7log16/15+ 5log25/24+ 3log81/80

find it's value

Answer 1

Hey...

Refer to attachment

Hope it helps ^_^

Answer 2

log 2 is the answer for $\bold{7 \log \left(\frac{16}{15}\right)+5 \log \left(\frac{25}{24}\right)+3 \log \left(\frac{81}{80}\right)}$

Given:

$7 \log \left(\frac{16}{15}\right)+5 \log \left(\frac{25}{24}\right)+3 \log \left(\frac{81}{80}\right)$

To find:

The value of $7 \log \left(\frac{16}{15}\right)+5 \log \left(\frac{25}{24}\right)+3 \log \left(\frac{81}{80}\right) = ?$

Solution :

Simplifying the question we get:

$7(\log 16-\log 15)+5(\log 25-\log 24)+3(\log 81-\log 80)$

Simplifying those number which can be used as square numbers like 16, 25, 81

$7\left(\log 4^{2}-\log 15\right)+5\left(\log 5^{2}-\log 24\right)+3\left(\log 9^{2}-\log 80\right)$

Placing the numbers we get:

$7\left(\log 4^{2}-\log (3 \times 5)\right)+5\left(\log 5^{2}-\log (6 \times 4)\right)+3\left(\log 9^{2}-\log (8 \times 10)\right)$

Simplifying the log values, after simplifying changing the values of log4 and log9 to 2log2 and 2log3.
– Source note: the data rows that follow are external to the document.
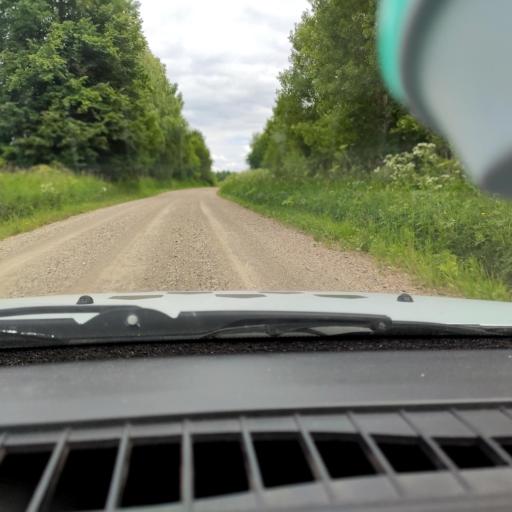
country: RU
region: Perm
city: Suksun
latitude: 57.2111
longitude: 57.6656
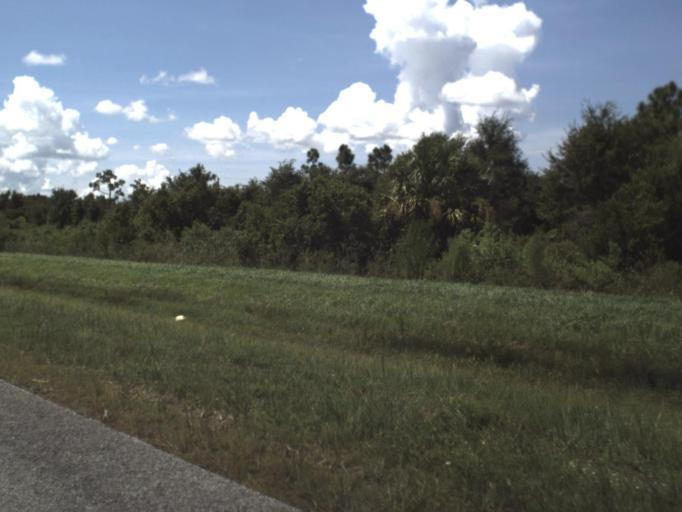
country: US
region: Florida
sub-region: Charlotte County
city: Harbour Heights
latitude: 27.0255
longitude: -81.9587
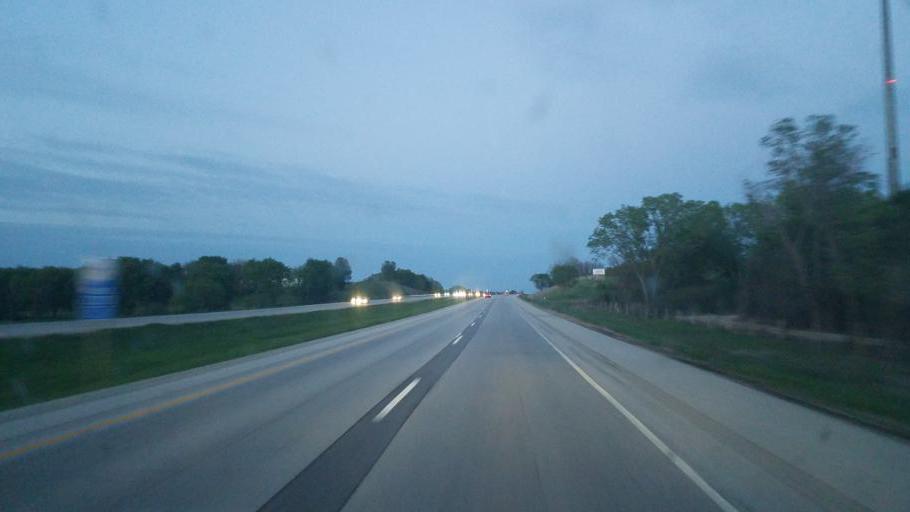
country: US
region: Wisconsin
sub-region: Jefferson County
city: Ixonia
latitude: 43.0848
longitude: -88.6465
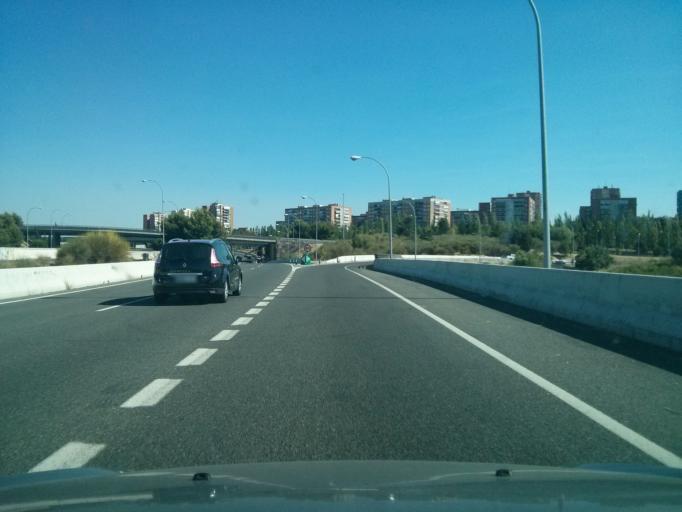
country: ES
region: Madrid
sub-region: Provincia de Madrid
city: Hortaleza
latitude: 40.4825
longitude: -3.6445
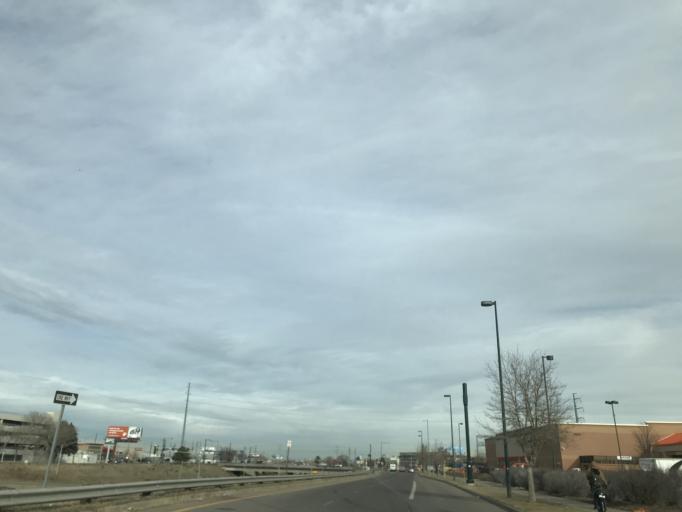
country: US
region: Colorado
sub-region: Adams County
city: Commerce City
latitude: 39.7693
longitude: -104.9025
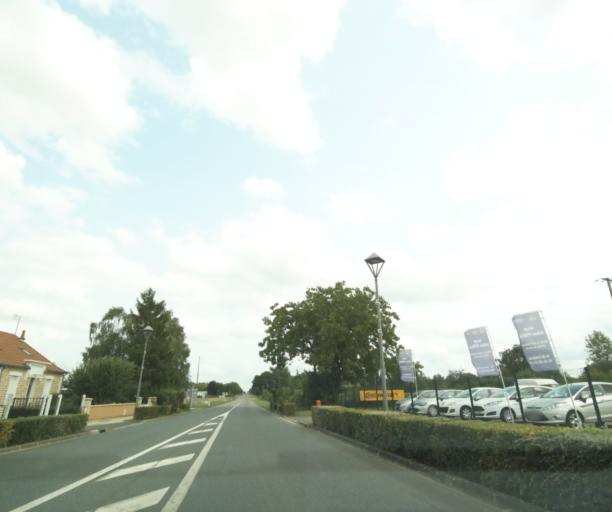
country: FR
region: Centre
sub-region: Departement de l'Indre
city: Buzancais
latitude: 46.8877
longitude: 1.4348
$7(2 \log 4-\log 3+\log 5)+5(2 \log 5-\log 6+\log 4)+3(2 \log 9-\log 8+\log 10)$

Adding all the similar log value together we get:

$28 \log 2-15 \log 2-12 \log 2-7 \log 3+5 \log 3+12 \log 3-7 \log 5+10 \log 5-3 \log 5$

$\begin{array}{l}{28 \log 2-27 \log 2-12 \log 3+12 \log 3-10 \log 5+10 \log 5} \\ {=\log 2}\end{array}$

Therefore, after solving the values of log we find the value of the equation that is log2.